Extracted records
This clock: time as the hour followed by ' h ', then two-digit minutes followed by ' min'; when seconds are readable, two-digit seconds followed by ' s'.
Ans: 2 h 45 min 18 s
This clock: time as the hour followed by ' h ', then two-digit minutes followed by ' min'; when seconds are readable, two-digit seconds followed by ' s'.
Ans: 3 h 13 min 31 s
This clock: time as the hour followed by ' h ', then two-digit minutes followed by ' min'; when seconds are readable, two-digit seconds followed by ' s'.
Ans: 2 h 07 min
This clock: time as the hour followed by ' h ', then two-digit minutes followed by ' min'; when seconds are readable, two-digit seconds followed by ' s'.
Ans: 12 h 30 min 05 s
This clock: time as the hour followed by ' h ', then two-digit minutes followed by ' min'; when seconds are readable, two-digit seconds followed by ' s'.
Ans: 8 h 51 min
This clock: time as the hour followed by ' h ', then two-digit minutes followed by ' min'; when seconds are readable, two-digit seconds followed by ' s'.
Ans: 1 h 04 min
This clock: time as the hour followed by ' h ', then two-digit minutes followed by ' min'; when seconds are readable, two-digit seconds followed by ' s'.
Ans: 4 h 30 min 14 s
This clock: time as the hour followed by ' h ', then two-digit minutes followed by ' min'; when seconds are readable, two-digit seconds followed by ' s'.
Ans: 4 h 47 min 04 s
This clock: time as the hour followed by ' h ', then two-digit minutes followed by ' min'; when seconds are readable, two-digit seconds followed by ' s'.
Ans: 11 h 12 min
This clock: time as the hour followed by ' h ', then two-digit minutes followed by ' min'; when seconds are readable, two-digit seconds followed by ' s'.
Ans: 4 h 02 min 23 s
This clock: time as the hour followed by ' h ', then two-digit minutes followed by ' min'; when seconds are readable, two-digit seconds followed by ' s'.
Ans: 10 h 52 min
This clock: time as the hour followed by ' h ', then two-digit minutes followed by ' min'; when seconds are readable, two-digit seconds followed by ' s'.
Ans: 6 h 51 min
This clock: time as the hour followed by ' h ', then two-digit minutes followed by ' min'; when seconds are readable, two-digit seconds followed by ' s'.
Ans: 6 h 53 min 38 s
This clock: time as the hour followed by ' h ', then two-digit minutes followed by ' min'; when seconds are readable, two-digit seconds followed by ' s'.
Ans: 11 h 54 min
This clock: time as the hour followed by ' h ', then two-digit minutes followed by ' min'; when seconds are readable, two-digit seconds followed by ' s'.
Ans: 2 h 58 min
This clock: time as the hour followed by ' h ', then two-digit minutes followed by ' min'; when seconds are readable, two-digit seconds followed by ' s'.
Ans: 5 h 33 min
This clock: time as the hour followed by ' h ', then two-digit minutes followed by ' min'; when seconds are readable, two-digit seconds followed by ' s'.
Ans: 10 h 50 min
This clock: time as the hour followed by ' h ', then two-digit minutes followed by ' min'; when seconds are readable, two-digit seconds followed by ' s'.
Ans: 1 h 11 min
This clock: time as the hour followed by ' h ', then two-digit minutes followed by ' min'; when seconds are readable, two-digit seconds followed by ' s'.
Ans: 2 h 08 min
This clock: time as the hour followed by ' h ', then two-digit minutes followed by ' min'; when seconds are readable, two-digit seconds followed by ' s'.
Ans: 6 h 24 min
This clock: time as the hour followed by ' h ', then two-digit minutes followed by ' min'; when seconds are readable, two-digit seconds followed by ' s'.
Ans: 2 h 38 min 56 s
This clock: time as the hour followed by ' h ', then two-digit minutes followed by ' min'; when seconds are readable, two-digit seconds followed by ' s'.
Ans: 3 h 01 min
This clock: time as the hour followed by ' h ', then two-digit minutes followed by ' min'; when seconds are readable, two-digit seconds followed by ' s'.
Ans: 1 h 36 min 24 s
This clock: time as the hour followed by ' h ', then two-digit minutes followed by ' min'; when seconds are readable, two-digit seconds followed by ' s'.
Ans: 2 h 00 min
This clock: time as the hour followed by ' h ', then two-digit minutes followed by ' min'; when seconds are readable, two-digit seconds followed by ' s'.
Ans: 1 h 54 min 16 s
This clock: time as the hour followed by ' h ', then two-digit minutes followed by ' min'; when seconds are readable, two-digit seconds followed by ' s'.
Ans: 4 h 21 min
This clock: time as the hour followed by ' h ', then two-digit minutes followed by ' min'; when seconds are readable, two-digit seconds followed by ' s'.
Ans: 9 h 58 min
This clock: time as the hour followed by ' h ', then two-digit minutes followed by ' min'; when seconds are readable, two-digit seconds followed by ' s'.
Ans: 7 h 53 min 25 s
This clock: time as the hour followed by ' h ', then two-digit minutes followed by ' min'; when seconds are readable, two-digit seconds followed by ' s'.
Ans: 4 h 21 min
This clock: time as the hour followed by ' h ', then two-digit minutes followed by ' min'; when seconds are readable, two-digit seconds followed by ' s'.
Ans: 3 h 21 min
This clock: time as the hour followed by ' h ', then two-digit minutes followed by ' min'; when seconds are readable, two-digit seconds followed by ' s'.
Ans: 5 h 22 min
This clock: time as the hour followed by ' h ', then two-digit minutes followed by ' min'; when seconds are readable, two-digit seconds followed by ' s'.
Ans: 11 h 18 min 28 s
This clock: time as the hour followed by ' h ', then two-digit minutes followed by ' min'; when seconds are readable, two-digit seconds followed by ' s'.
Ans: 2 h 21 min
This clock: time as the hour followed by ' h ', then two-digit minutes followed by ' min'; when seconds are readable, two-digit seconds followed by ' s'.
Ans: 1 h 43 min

What is expected –
Copy out every one of the records above, word for word.

Correct answer –
This clock: time as the hour followed by ' h ', then two-digit minutes followed by ' min'; when seconds are readable, two-digit seconds followed by ' s'.
Ans: 2 h 45 min 18 s
This clock: time as the hour followed by ' h ', then two-digit minutes followed by ' min'; when seconds are readable, two-digit seconds followed by ' s'.
Ans: 3 h 13 min 31 s
This clock: time as the hour followed by ' h ', then two-digit minutes followed by ' min'; when seconds are readable, two-digit seconds followed by ' s'.
Ans: 2 h 07 min
This clock: time as the hour followed by ' h ', then two-digit minutes followed by ' min'; when seconds are readable, two-digit seconds followed by ' s'.
Ans: 12 h 30 min 05 s
This clock: time as the hour followed by ' h ', then two-digit minutes followed by ' min'; when seconds are readable, two-digit seconds followed by ' s'.
Ans: 8 h 51 min
This clock: time as the hour followed by ' h ', then two-digit minutes followed by ' min'; when seconds are readable, two-digit seconds followed by ' s'.
Ans: 1 h 04 min
This clock: time as the hour followed by ' h ', then two-digit minutes followed by ' min'; when seconds are readable, two-digit seconds followed by ' s'.
Ans: 4 h 30 min 14 s
This clock: time as the hour followed by ' h ', then two-digit minutes followed by ' min'; when seconds are readable, two-digit seconds followed by ' s'.
Ans: 4 h 47 min 04 s
This clock: time as the hour followed by ' h ', then two-digit minutes followed by ' min'; when seconds are readable, two-digit seconds followed by ' s'.
Ans: 11 h 12 min
This clock: time as the hour followed by ' h ', then two-digit minutes followed by ' min'; when seconds are readable, two-digit seconds followed by ' s'.
Ans: 4 h 02 min 23 s
This clock: time as the hour followed by ' h ', then two-digit minutes followed by ' min'; when seconds are readable, two-digit seconds followed by ' s'.
Ans: 10 h 52 min
This clock: time as the hour followed by ' h ', then two-digit minutes followed by ' min'; when seconds are readable, two-digit seconds followed by ' s'.
Ans: 6 h 51 min
This clock: time as the hour followed by ' h ', then two-digit minutes followed by ' min'; when seconds are readable, two-digit seconds followed by ' s'.
Ans: 6 h 53 min 38 s
This clock: time as the hour followed by ' h ', then two-digit minutes followed by ' min'; when seconds are readable, two-digit seconds followed by ' s'.
Ans: 11 h 54 min
This clock: time as the hour followed by ' h ', then two-digit minutes followed by ' min'; when seconds are readable, two-digit seconds followed by ' s'.
Ans: 2 h 58 min
This clock: time as the hour followed by ' h ', then two-digit minutes followed by ' min'; when seconds are readable, two-digit seconds followed by ' s'.
Ans: 5 h 33 min
This clock: time as the hour followed by ' h ', then two-digit minutes followed by ' min'; when seconds are readable, two-digit seconds followed by ' s'.
Ans: 10 h 50 min
This clock: time as the hour followed by ' h ', then two-digit minutes followed by ' min'; when seconds are readable, two-digit seconds followed by ' s'.
Ans: 1 h 11 min
This clock: time as the hour followed by ' h ', then two-digit minutes followed by ' min'; when seconds are readable, two-digit seconds followed by ' s'.
Ans: 2 h 08 min
This clock: time as the hour followed by ' h ', then two-digit minutes followed by ' min'; when seconds are readable, two-digit seconds followed by ' s'.
Ans: 6 h 24 min
This clock: time as the hour followed by ' h ', then two-digit minutes followed by ' min'; when seconds are readable, two-digit seconds followed by ' s'.
Ans: 2 h 38 min 56 s
This clock: time as the hour followed by ' h ', then two-digit minutes followed by ' min'; when seconds are readable, two-digit seconds followed by ' s'.
Ans: 3 h 01 min
This clock: time as the hour followed by ' h ', then two-digit minutes followed by ' min'; when seconds are readable, two-digit seconds followed by ' s'.
Ans: 1 h 36 min 24 s
This clock: time as the hour followed by ' h ', then two-digit minutes followed by ' min'; when seconds are readable, two-digit seconds followed by ' s'.
Ans: 2 h 00 min
This clock: time as the hour followed by ' h ', then two-digit minutes followed by ' min'; when seconds are readable, two-digit seconds followed by ' s'.
Ans: 1 h 54 min 16 s
This clock: time as the hour followed by ' h ', then two-digit minutes followed by ' min'; when seconds are readable, two-digit seconds followed by ' s'.
Ans: 4 h 21 min
This clock: time as the hour followed by ' h ', then two-digit minutes followed by ' min'; when seconds are readable, two-digit seconds followed by ' s'.
Ans: 9 h 58 min
This clock: time as the hour followed by ' h ', then two-digit minutes followed by ' min'; when seconds are readable, two-digit seconds followed by ' s'.
Ans: 7 h 53 min 25 s
This clock: time as the hour followed by ' h ', then two-digit minutes followed by ' min'; when seconds are readable, two-digit seconds followed by ' s'.
Ans: 4 h 21 min
This clock: time as the hour followed by ' h ', then two-digit minutes followed by ' min'; when seconds are readable, two-digit seconds followed by ' s'.
Ans: 3 h 21 min
This clock: time as the hour followed by ' h ', then two-digit minutes followed by ' min'; when seconds are readable, two-digit seconds followed by ' s'.
Ans: 5 h 22 min
This clock: time as the hour followed by ' h ', then two-digit minutes followed by ' min'; when seconds are readable, two-digit seconds followed by ' s'.
Ans: 11 h 18 min 28 s
This clock: time as the hour followed by ' h ', then two-digit minutes followed by ' min'; when seconds are readable, two-digit seconds followed by ' s'.
Ans: 2 h 21 min
This clock: time as the hour followed by ' h ', then two-digit minutes followed by ' min'; when seconds are readable, two-digit seconds followed by ' s'.
Ans: 1 h 43 min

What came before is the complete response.